_Exercise prompt_
Find the lines below holding the word "Silkscreen" and copy each of them.
==========
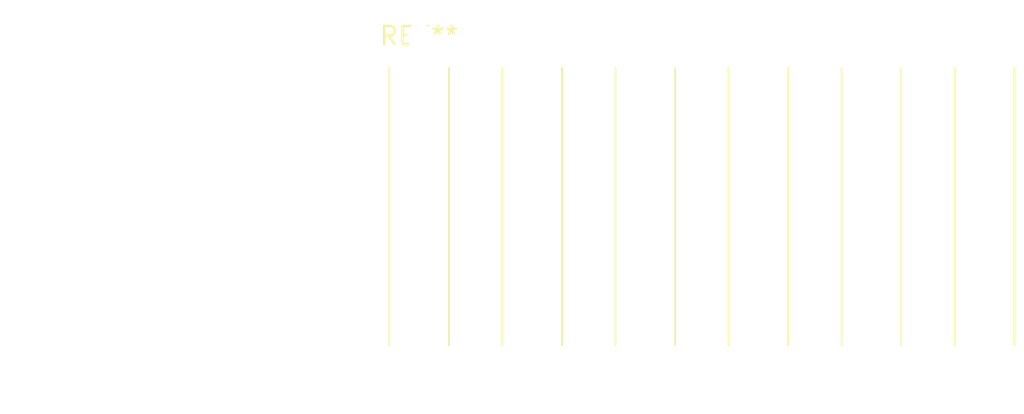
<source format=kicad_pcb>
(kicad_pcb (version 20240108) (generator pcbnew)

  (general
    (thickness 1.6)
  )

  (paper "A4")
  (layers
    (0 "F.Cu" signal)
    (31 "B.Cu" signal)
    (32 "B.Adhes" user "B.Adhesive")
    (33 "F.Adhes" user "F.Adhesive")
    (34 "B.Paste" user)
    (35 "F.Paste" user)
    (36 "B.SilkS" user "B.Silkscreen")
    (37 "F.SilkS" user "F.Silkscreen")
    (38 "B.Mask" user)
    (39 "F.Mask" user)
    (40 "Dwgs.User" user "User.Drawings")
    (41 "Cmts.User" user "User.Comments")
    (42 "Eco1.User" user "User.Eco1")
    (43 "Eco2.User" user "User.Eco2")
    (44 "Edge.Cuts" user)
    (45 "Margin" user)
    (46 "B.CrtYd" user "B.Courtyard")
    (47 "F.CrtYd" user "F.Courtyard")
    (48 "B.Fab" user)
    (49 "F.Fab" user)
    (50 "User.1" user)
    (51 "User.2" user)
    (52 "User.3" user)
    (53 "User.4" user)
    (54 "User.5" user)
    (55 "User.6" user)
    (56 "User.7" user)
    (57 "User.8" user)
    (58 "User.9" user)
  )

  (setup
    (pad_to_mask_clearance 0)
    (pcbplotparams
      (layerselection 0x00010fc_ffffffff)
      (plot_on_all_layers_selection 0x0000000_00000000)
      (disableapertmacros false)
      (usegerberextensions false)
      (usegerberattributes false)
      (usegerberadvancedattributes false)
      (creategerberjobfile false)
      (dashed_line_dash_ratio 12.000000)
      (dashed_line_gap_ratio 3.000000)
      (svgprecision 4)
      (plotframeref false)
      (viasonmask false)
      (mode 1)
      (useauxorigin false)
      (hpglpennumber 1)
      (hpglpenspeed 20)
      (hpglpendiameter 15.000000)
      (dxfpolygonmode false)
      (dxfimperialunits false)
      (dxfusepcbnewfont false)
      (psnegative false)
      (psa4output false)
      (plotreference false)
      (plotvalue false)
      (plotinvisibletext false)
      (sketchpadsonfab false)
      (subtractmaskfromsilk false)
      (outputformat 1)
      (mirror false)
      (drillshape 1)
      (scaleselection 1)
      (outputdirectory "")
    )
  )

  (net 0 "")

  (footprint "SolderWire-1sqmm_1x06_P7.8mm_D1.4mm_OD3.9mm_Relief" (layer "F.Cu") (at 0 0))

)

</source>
==========
_Problem solution_
    (36 "B.SilkS" user "B.Silkscreen")
    (37 "F.SilkS" user "F.Silkscreen")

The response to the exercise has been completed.